Although the tariff facing the UK is lower than that for the EU, it will still have a major impact on the economy and could lead to further disruption to trade as other countries react to US tariffs, and the business organisation is urging government to support businesses through what it describes as the most challenging period in trade history.
Susana Córdoba
Susana Córdoba, Head of International Trade at Greater Manchester Chamber of Commerce, said: “UK and Greater Manchester businesses will face significant challenges due to the direct tariffs imposed by the US, but the impact extends far beyond. Tariffs on key markets such as the EU, China, and other Asian countries will disrupt global supply chains, affecting companies that rely on interconnected trade networks.
“So, whilst the 10% imposed on the UK seems to cover specific goods, if you are a company whose manufacturing is taking place in any of the impacted markets, the chances are you may be facing higher costs and trade restrictions ripple across borders, impacting pricing, production, and competitiveness.
“We urge UK companies to take action and assess how their goods will be impacted across supply chains, understanding rules of origin and putting in place a duty management plan that helps you navigate one of the most challenging periods in trade history.”
Babs Murphy, chief executive of the North and Western Lancashire Chamber of Commerce, said the government has demonstrated “commendable composure thus far”, and warned of a heightened risk of trade diversion, which could disrupt business communities globally.
The Chamber has received several enquiries from Lancashire businesses on how the tariffs will affect them.
She added: “The UK holds significant influence; our bilateral trade with the US amounts to £300 billion, with £500 billion invested in the US and $700 billion invested in the UK. There exists a robust level of interdependence, and we are actively consulting with local businesses to explore options for the government to consider.
After meeting business leaders, including major North West employers Airbus and GSK, at Downing Street for breakfast today (3 April 2025), Prime Minister Sir Keir Starmer has said the government won’t rush into a retaliation as a response.
Rain Newton-Smith, CEO, CBI, said: “Business has been clear: there are no winners in a trade war. Today’s announcements are deeply troubling for businesses and will have significant ramifications around the world.
“A cool and calm reaction from the UK Government is the right response: UK firms need a measured and proportionate approach which avoids further escalation. Retaliation will only add to supply chain disruption, slow down investment, and stoke volatility in prices.
“The government has rightfully tried to negotiate a carveout to any incoming tariffs through a bilateral economic deal. As they seek to grow the economy, negotiating stronger trading relationships with all like-minded partners will be foundational to any success.
“The UK must use this unpredictable period to double down on its commitment to free, fair and open trade. Doing so will provide businesses with the confidence needed to kickstart growth, foster innovation, and boost productivity.”

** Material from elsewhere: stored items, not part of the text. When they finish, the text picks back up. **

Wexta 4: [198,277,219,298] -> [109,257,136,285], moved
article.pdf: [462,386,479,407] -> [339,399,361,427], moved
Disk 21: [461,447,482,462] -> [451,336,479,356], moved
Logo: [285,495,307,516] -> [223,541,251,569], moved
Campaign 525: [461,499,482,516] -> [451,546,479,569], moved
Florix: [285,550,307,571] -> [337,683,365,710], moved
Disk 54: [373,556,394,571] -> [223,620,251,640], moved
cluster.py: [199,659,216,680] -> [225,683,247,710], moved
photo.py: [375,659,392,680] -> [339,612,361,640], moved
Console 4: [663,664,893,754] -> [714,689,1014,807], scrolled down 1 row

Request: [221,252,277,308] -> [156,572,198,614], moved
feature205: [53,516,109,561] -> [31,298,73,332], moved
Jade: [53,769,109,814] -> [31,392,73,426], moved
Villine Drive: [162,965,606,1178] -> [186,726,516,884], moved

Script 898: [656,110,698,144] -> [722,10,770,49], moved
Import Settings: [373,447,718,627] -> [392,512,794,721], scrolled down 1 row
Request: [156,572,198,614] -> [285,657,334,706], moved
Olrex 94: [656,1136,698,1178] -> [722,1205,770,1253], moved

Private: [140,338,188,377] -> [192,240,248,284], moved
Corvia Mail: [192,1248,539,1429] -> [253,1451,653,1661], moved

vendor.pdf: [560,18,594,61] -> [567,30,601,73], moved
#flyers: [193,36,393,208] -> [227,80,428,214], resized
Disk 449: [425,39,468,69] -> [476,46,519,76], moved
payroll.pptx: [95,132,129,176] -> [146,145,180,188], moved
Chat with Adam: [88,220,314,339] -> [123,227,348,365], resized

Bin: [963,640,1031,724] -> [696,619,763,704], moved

Danni Hewson, head of financial analysis at Manchester-headquartered investment platform AJ Bell, said: “The UK might have got off lightly compared to its European neighbours but without a trade deal the impact of these tariffs will be punitive and, perhaps as importantly, politically difficult to ride out.”
She pointed out that UK Business and Trade Secretary, Jonathan Reynolds had published an indicative list of US goods which could be subject to tariff charges.
“The list of items being considered as part of any retaliatory strike is mind boggling, with items like golf clubs, fish waste and dolls all featured on the extensive list. Tariffs here would hurt US exporters, but they’d also hurt a UK consumer currently contending with April’s price rises and not in the mood to wrestle with another bout of inflation.”